Cartilage deformation maps varied among patients (Fig. 2), with peak compressive strains from 17% to 24% and contact areas from 89 mm2 to 214 mm2. The peak contact stresses ranged from 1.7 MPa to 2.6 MPa and the contact areas were from 120 mm2 to 225 mm2. The calculated contact area from loaded-MRI was similar to that from direct measurement (paired t-test). The contact stress exhibited a pattern similar to the cartilage deformation map within each patient, with an average normalized cross correlation value of 0.72 (range: 0.56 to 0.85).

Discussion

This study compared indirect measurements of in vivo cartilage deformation with corresponding direct measurements of contact stresses. Good correlations were found between these measurements, indicating that a loaded MRI examination may be considered a surrogate for in vivo contact mechanics.
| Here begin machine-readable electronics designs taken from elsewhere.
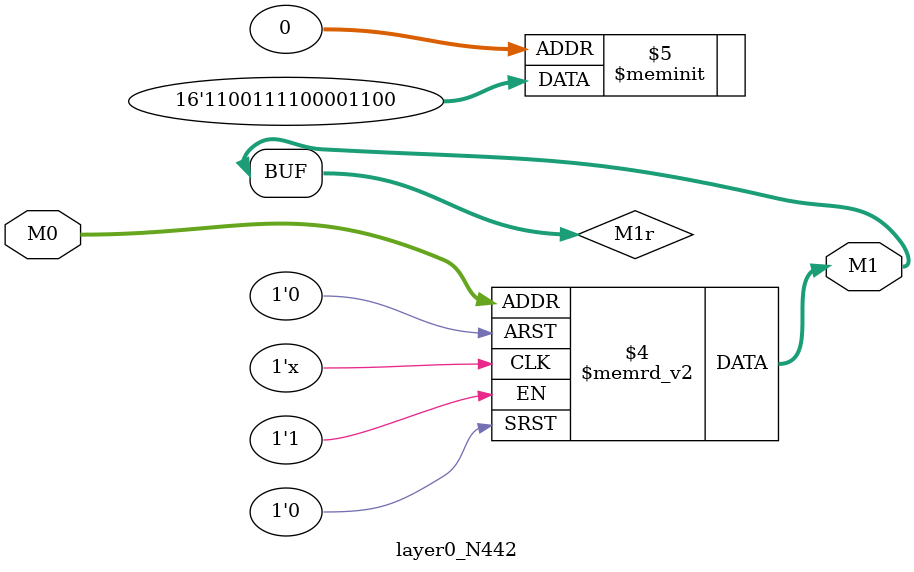
<source format=v>
module layer0_N442 ( input [2:0] M0, output [1:0] M1 );

	(*rom_style = "distributed" *) reg [1:0] M1r;
	assign M1 = M1r;
	always @ (M0) begin
		case (M0)
			3'b000: M1r = 2'b00;
			3'b100: M1r = 2'b11;
			3'b010: M1r = 2'b00;
			3'b110: M1r = 2'b00;
			3'b001: M1r = 2'b11;
			3'b101: M1r = 2'b11;
			3'b011: M1r = 2'b00;
			3'b111: M1r = 2'b11;

		endcase
	end
endmodule

</source>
A limitation of the study is that patients were evaluated in the loaded configuration with the knee fully extended, and this position may not be representative of a common activity of daily living.

Conclusion

Cartilage deformation assessed by loaded MRI may be used as a surrogate measurement of in vivo knee joint contact mechanics and may be used to assess the potential chondro-protective effect of MAT.

Acknowledgements

Research reported in this publication was supported by American Orthopaedic Society for Sports Medicine (AOSSM). The content is solely the responsibility of the authors and does not necessarily represent the official views of AOSSM.

References

1.Sutter EG, Widmyer MR, Utturkar GM, Spritzer CE, Garrett WE, Jr., DeFrate LE. In vivo measurement of localized tibiofemoral cartilage strains in response to dynamic activity. Am J Sports Med 2015;43:370-6. 2.Van de Velde SK, Bingham JT, Hosseini A, et al. Increased tibiofemoral cartilage contact deformation in patients with anterior cruciate ligament deficiency. Arthritis Rheum 2009;60:3693-702. 3.Wang H, Koff MF, Potter HG, Warren RF, Rodeo SA, Maher SA. An MRI-compatible loading device to assess knee joint cartilage deformation: Effect of preloading and inter-test repeatability. J Biomech 2015;48:2934-40.

Figures

(A) Sensor insertion and adjustment of its position under arthroscope. After insertion, an axial force was manually applied at the bottom of the patient’s foot while contact stress was synchronously recorded. (B) Schematic representation of sequence of MRI acquisition.

Results of cartilage compressive strain (first row) and contact stress (second row) under an axial force of 50% body weight at meniscectomy condition. The white outline indicates the location of the pressure sensor. Similarity between the cartilage deformation map and contact stress map was evaluated using normalized cross correlation algorithm.